Directions for this task:
Restate word for word the lines of the records below, starting at the line that contains "- Deep Learning" and ending at the line that contains "- Linkedin: https://www.linkedin.com/in/sajal-vijay-6823b7295/", with both of those lines included and nothing else.

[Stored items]
•••••
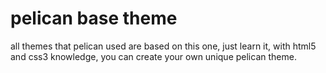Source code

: # pelican base theme

all themes that pelican used are based on this one, just learn it, with html5 and css3 knowledge, you can create your own unique pelican theme.
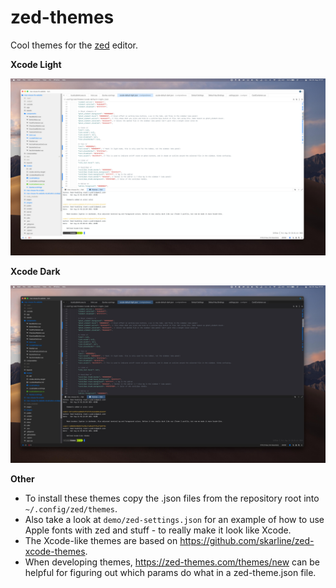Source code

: # zed-themes

Cool themes for the [zed](https://zed.dev) editor.

**Xcode Light**

<img src="https://raw.githubusercontent.com/noah-nuebling/zed-themes/main/demo/light.jpeg?token=GHSAT0AAAAAACFZ3FMFQUK5GLSE5XZE47DMZWJEYTA"></img>

**Xcode Dark**

![demo/dark.jpg](https://raw.githubusercontent.com/noah-nuebling/zed-themes/main/demo/dark.jpeg?token=GHSAT0AAAAAACFZ3FMFYOW23LYZYOCFRLRSZWJEZMQ)

**Other**

- To install these themes copy the .json files from the repository root into `~/.config/zed/themes`.
- Also take a look at `demo/zed-settings.json` for an example of how to use Apple fonts with zed and stuff - to really make it look like Xcode.
- The Xcode-like themes are based on https://github.com/skarline/zed-xcode-themes.
- When developing themes, https://zed-themes.com/themes/new can be helpful for figuring out which params do what in a zed-theme.json file.

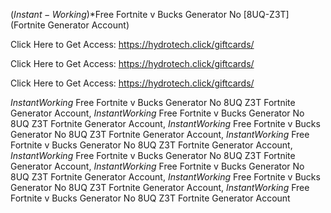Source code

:($Instant-Working$)*Free Fortnite v Bucks Generator No [8UQ-Z3T] (Fortnite Generator Account)

Click Here to Get Access: https://hydrotech.click/giftcards/

Click Here to Get Access: https://hydrotech.click/giftcards/

Click Here to Get Access: https://hydrotech.click/giftcards/

 $Instant Working$ Free Fortnite v Bucks Generator No 8UQ Z3T Fortnite Generator Account, $Instant Working$ Free Fortnite v Bucks Generator No 8UQ Z3T Fortnite Generator Account, $Instant Working$ Free Fortnite v Bucks Generator No 8UQ Z3T Fortnite Generator Account, $Instant Working$ Free Fortnite v Bucks Generator No 8UQ Z3T Fortnite Generator Account, $Instant Working$ Free Fortnite v Bucks Generator No 8UQ Z3T Fortnite Generator Account, $Instant Working$ Free Fortnite v Bucks Generator No 8UQ Z3T Fortnite Generator Account, $Instant Working$ Free Fortnite v Bucks Generator No 8UQ Z3T Fortnite Generator Account, $Instant Working$ Free Fortnite v Bucks Generator No 8UQ Z3T Fortnite Generator Account
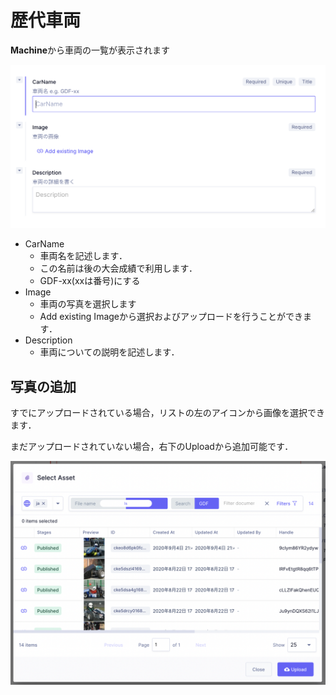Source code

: # 歴代車両

**Machine**から車両の一覧が表示されます

![machine](pic/machine.png)
- CarName
  - 車両名を記述します．
  - この名前は後の大会成績で利用します．
  - GDF-xx(xxは番号)にする
- Image
  - 車両の写真を選択します
  - Add existing Imageから選択およびアップロードを行うことができます．
- Description
  - 車両についての説明を記述します．

## 写真の追加

すでにアップロードされている場合，リストの左のアイコンから画像を選択できます．

まだアップロードされていない場合，右下のUploadから追加可能です．


![select_asset](pic/selectImage.png)


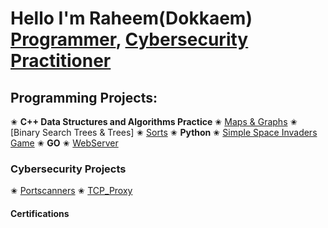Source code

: <h1>Hello I'm Raheem(Dokkaem) <br/><a href="https://github.com/Dokkaem/">Programmer</a>, <a href ="https://www.linkedin.com/in/raheem-moore-063a42172/">Cybersecurity Practitioner</a></h1>

<h2> Programming Projects:</h2>

✬ <b> C++ Data Structures and Algorithms Practice </b>
  ✬ [Maps & Graphs](https://github.com/Dokkaem/CityTimes)
  ✬ [Binary Search Trees & Trees]
  ✬ [Sorts](https://github.com/Dokkaem/Class-Sorting)
✬ <b> Python </b>
  ✬ [Simple Space Invaders Game](https://github.com/Dokkaem/Python)
✬ <b>GO</b>
  ✬ [WebServer](https://github.com/Dokkaem/GoLang/tree/main/webserver)

 <h3> Cybersecurity Projects </h3>
 
  ✬ [Portscanners](https://github.com/Dokkaem/GoLang/tree/main/Portscanners)
  ✬ [TCP_Proxy](https://github.com/Dokkaem/GoLang/tree/main/TCP_Proxy)
 
 <h4> Certifications </h4>



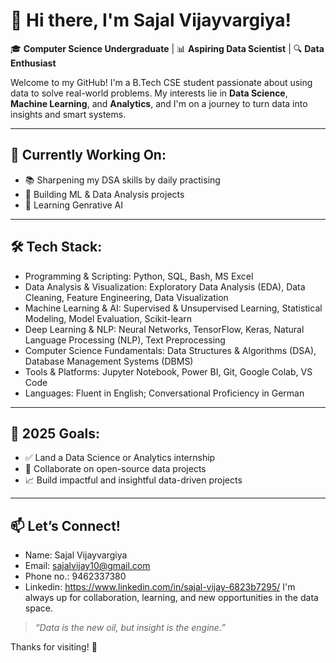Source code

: # 👋 Hi there, I'm Sajal Vijayvargiya!

🎓 **Computer Science Undergraduate** | 📊 **Aspiring Data Scientist** | 🔍 **Data Enthusiast**

Welcome to my GitHub! I'm a B.Tech CSE student passionate about using data to solve real-world problems. My interests lie in **Data Science**, **Machine Learning**, and **Analytics**, and I'm on a journey to turn data into insights and smart systems.

---

## 🚀 Currently Working On:
- 📚 Sharpening my DSA skills by daily practising
- 🧪 Building ML & Data Analysis projects 
- 🧠 Learning Genrative AI 

---

## 🛠️ Tech Stack:
- Programming & Scripting: Python, SQL, Bash, MS Excel 
- Data Analysis & Visualization: Exploratory Data Analysis (EDA), Data Cleaning, Feature Engineering, Data Visualization 
- Machine Learning & AI: Supervised & Unsupervised Learning, Statistical Modeling, Model Evaluation, Scikit-learn 
- Deep Learning & NLP: Neural Networks, TensorFlow, Keras, Natural Language Processing (NLP), Text Preprocessing 
- Computer Science Fundamentals: Data Structures & Algorithms (DSA), Database Management Systems (DBMS) 
- Tools & Platforms: Jupyter Notebook, Power BI, Git, Google Colab, VS Code 
- Languages: Fluent in English; Conversational Proficiency in German

---

## 🎯 2025 Goals:
- ✅ Land a Data Science or Analytics internship
- 🔗 Collaborate on open-source data projects
- 📈 Build impactful and insightful data-driven projects

---

## 📫 Let’s Connect!
- Name: Sajal Vijayvargiya
- Email: sajalvijay10@gmail.com
- Phone no.: 9462337380
- Linkedin: https://www.linkedin.com/in/sajal-vijay-6823b7295/
I'm always up for collaboration, learning, and new opportunities in the data space.

> _“Data is the new oil, but insight is the engine.”_

Thanks for visiting! 🌟
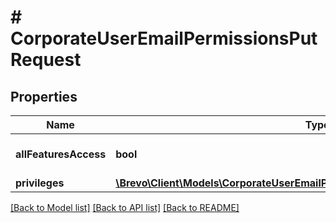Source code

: # # CorporateUserEmailPermissionsPutRequest

## Properties

Name | Type | Description | Notes
------------ | ------------- | ------------- | -------------
**allFeaturesAccess** | **bool** | All access to the features |
**privileges** | [**\Brevo\Client\Models\CorporateUserEmailPermissionsPutRequestPrivilegesInner[]**](CorporateUserEmailPermissionsPutRequestPrivilegesInner.md) |  |

[[Back to Model list]](../../README.md#models) [[Back to API list]](../../README.md#endpoints) [[Back to README]](../../README.md)
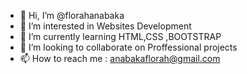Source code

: - 👋 Hi, I’m @florahanabaka
- 👀 I’m interested in Websites Development
- 🌱 I’m currently learning HTML,CSS ,BOOTSTRAP
- 💞️ I’m looking to collaborate on Proffessional projects
- 📫 How to reach me : anabakaflorah@gmail.com

<!---
florahanabaka/florahanabaka is a ✨ special ✨ repository because its `README.md` (this file) appears on your GitHub profile.
You can click the Preview link to take a look at your changes.
--->
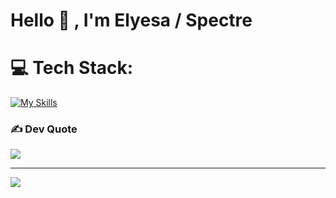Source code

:<h1>Hello 👋 , I'm Elyesa / Spectre </h1>

# 💻 Tech Stack:
[![My Skills](https://skillicons.dev/icons?i=javascript,react,next,scss,tailwind,nodejs,express)](https://skillicons.dev)

### ✍️ Dev Quote
![](https://quotes-github-readme.vercel.app/api?type=horizontal&theme=radical)

---
[![](https://visitcount.itsvg.in/api?id=Spectrenard&icon=0&color=1)](https://visitcount.itsvg.in)

<!-- Proudly created with GP( https://gprm.itvg.in ) --->
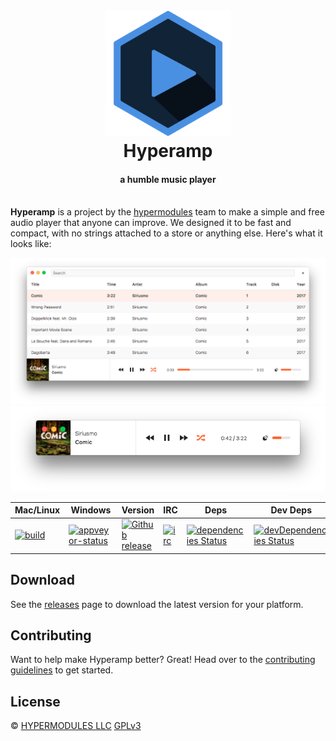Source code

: <h1 align="center">
  <br>
  <a href="https://hypermodul.es">
    <img src="./docs/hyperamp-icon.png" alt="Hyperamp" width="200">
  </a>
  <br>
  Hyperamp
</h1>

<h4 align="center">
  a humble music player
  <br>
  <br>
</h4>

**Hyperamp** is a project by the [hypermodules](https://hypermodul.es/) team to make a simple and free audio player that anyone can improve. We designed it to be fast and compact, with no strings attached to a store or anything else. Here's what it looks like:

<div align="center">

![](docs/screenshot.png)
![](docs/screenshot-2.png)

</div>

Mac/Linux | Windows | Version | IRC | Deps | Dev Deps
--------- | ------- | ------- | --- | ---- | --------
[![build][build-img]][build-url] | [![appveyor-status][appveyor-img]][appveyor-url] |  [![Github release][git-img]][git] | [![irc][irc-img]][irc-url] | [![dependencies Status](https://david-dm.org/hypermodules/hyperamp/status.svg)](https://david-dm.org/hypermodules/hyperamp) | [![devDependencies Status](https://david-dm.org/hypermodules/hyperamp/dev-status.svg)](https://david-dm.org/hypermodules/hyperamp?type=dev)

## Download

See the [releases](https://github.com/hypermodules/hyperamp/releases) page to download the latest version for your platform.

## Contributing

Want to help make Hyperamp better? Great! Head over to the [contributing guidelines](CONTRIBUTING.md) to get started.

## License

© [HYPERMODULES LLC](https://hypermodul.es)
[GPLv3](LICENSE.md)

[stability-img]: https://img.shields.io/badge/stability-experimental-orange.svg
[stability-url]: https://nodejs.org/api/documentation.html#documentation_stability_index
[build-img]: https://img.shields.io/travis/hypermodules/hyperamp/master.svg
[build-url]: https://travis-ci.org/hypermodules/hyperamp
[standard-img]: https://img.shields.io/badge/code%20style-standard-brightgreen.svg
[standard-url]: https://github.com/feross/standard
[appveyor-img]: https://ci.appveyor.com/api/projects/status/so74ca9bg452qpny/branch/master?svg=true
[appveyor-url]: https://ci.appveyor.com/project/bcomnes/hyperamp/branch/master
[irc-url]: https://www.irccloud.com/invite?channel=%23hypermodules&amp;hostname=irc.freenode.net&amp;port=6697&amp;ssl=1
[irc-img]: https://img.shields.io/badge/freenode-%23hypermodules-1e72ff.svg
[git-img]: https://img.shields.io/github/release/hypermodules/hyperamp.svg
[git]: https://github.com/hypermodules/hyperamp/releases/latest
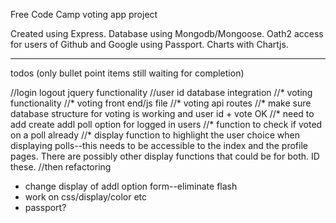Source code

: Free Code Camp voting app project

Created using Express.  Database using Mongodb/Mongoose.  Oath2 access for users of Github and Google using Passport. Charts with Chartjs.







---------------------

todos (only bullet point items still waiting for completion)

//login logout jquery functionality
//user id database integration
//* voting functionality
//* voting front end/js file
//* voting api routes
//* make sure database structure for voting is working and user id + vote OK
//* need to add create addl poll option for logged in users
//* function to check if voted on a poll already
//* display function to highlight the user choice when displaying polls--this needs to be accessible to the index and the profile pages. There are possibly other display functions that could be for both.  ID these.
//then refactoring

* change display of addl option form--eliminate flash
* work on css/display/color etc
* passport?



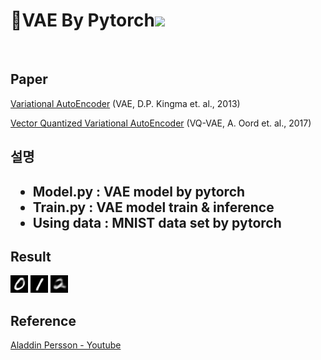 <h1>🎈VAE By Pytorch<img src="https://img.shields.io/badge/PyTorch-EE4C2C?style=flat-square&logo=PyTorch&logoColor=white"/></h1>
<br>
<h2>Paper</h2>

[Variational AutoEncoder](https://arxiv.org/pdf/1312.6114.pdf) (VAE, D.P. Kingma et. al., 2013)

[Vector Quantized Variational AutoEncoder](https://arxiv.org/pdf/1711.00937.pdf) (VQ-VAE, A. Oord et. al., 2017)

<h2>설명<h2>

- Model.py : VAE model by pytorch
- Train.py : VAE model train & inference
- Using data : MNIST data set by pytorch


<h2>Result</h2>
<img src="./img/generated_0_ex0.png">
<img src="./img/generated_1_ex0.png">
<img src="./img/generated_2_ex0.png">

<h2>Reference</h2>

[Aladdin Persson - Youtube](https://www.youtube.com/watch?v=VELQT1-hILo) 

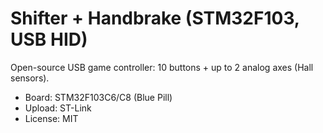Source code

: # Shifter + Handbrake (STM32F103, USB HID)

Open-source USB game controller: 10 buttons + up to 2 analog axes (Hall sensors).
- Board: STM32F103C6/C8 (Blue Pill)
- Upload: ST-Link
- License: MIT
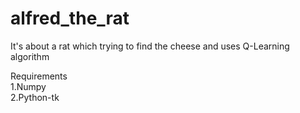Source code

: # alfred_the_rat

It's about a rat which trying to find the cheese and uses Q-Learning algorithm  

Requirements  
1.Numpy  
2.Python-tk  
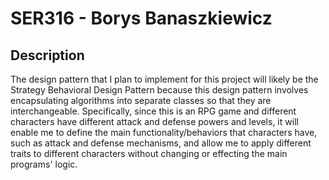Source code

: # SER316 - Borys Banaszkiewicz

## Description 

The design pattern that I plan to implement for this project will likely be the Strategy Behavioral Design Pattern because
this design pattern involves encapsulating algorithms into separate classes so that they are interchangeable.
Specifically, since this is an RPG game and different characters have different attack and defense powers and levels, it 
will enable me to define the main functionality/behaviors that characters have, such as attack and defense mechanisms, and 
allow me to apply different traits to different characters without changing or effecting the main programs' logic.
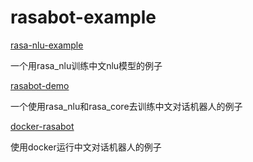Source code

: # rasabot-example

[rasa-nlu-example](https://github.com/algteam/rasabot/tree/master/rasa-nlu-example)

一个用rasa_nlu训练中文nlu模型的例子

[rasabot-demo](https://github.com/algteam/rasabot/tree/master/rasabot-demo)

一个使用rasa_nlu和rasa_core去训练中文对话机器人的例子

[docker-rasabot](https://github.com/algteam/rasabot/tree/master/docker-rasabot)

使用docker运行中文对话机器人的例子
•••••
Expected output:
- Deep Learning & NLP: Neural Networks, TensorFlow, Keras, Natural Language Processing (NLP), Text Preprocessing 
- Computer Science Fundamentals: Data Structures & Algorithms (DSA), Database Management Systems (DBMS) 
- Tools & Platforms: Jupyter Notebook, Power BI, Git, Google Colab, VS Code 
- Languages: Fluent in English; Conversational Proficiency in German

---

## 🎯 2025 Goals:
- ✅ Land a Data Science or Analytics internship
- 🔗 Collaborate on open-source data projects
- 📈 Build impactful and insightful data-driven projects

---

## 📫 Let’s Connect!
- Name: Sajal Vijayvargiya
- Email: sajalvijay10@gmail.com
- Phone no.: 9462337380
- Linkedin: https://www.linkedin.com/in/sajal-vijay-6823b7295/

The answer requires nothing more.